Cancer and Divorce in the last 6 months and writing my way out...

   It started with a biopsy of  my prostate gland. The second one in two years. They shoot 12 needles into it. The prostate is the size of a walnut. So a biopsy is like a bad prison date.
   They confirmed it was cancer and told me to get a bone scan immediately, which I had to wait a week to hear the results from.
      My wife had  an annoyed look when we were told I had cancer and I felt strangely confident, I could face anything with her by my side, but I felt something when I saw that look, I didn't know what it meant. Only later did I realize the look meant a delay of her plans of starting a new life without me.
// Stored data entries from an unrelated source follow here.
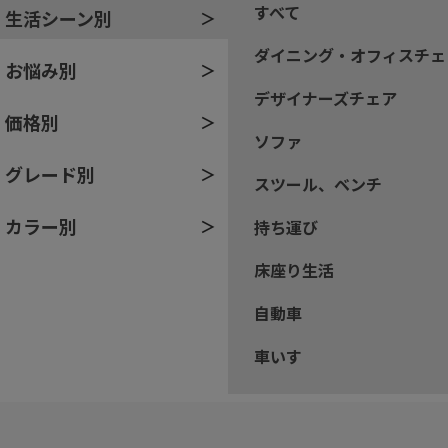
すべて
生活シーン別
ダイニング・オフィスチェ
お悩み別
デザイナーズチェア
価格別
ソファ
グレード別
スツール、ベンチ
カラー別
持ち運び
床座り生活
自動車
車いす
      The surgery was tough and I was pretty sore for 3 or 4 days. I also had a catheter for 16 days. It was hard but I was determined to get my life back.   
      After I was able to go back to work in 5 weeks, my wife started to want to spend more time with me. Romantically.  I wasn't yet fully healed plumbing-wise so I did the best I could and adapted with all the creativity I had. It was wonderful and I thought we would get closer, after so many years. 
      She had been going to nursing school full-time and working part-time and I had been working as many hours as I could and doing  most of the housework/child-rearing. We had a plan for me to go to school full-time and work part-time when she got her degree, I don't know when she changed her plan or why and she's never really explained it.
      One day the fun and games stopped. Romance was over and she became cold. She started posting come-hither poses on her Facebook pages and I found out later, talking with old boyfriends.
     Finally I kept asking her over and over one day  "What's wrong?" "Why the sudden distance and coldness?"
    She told me in a text message----I love you I'm just not in love with you.  
     She left 2 weeks later to spend a week in our old hometown getting drunk in our old hometown with "friends".
     My so-called single life had begun.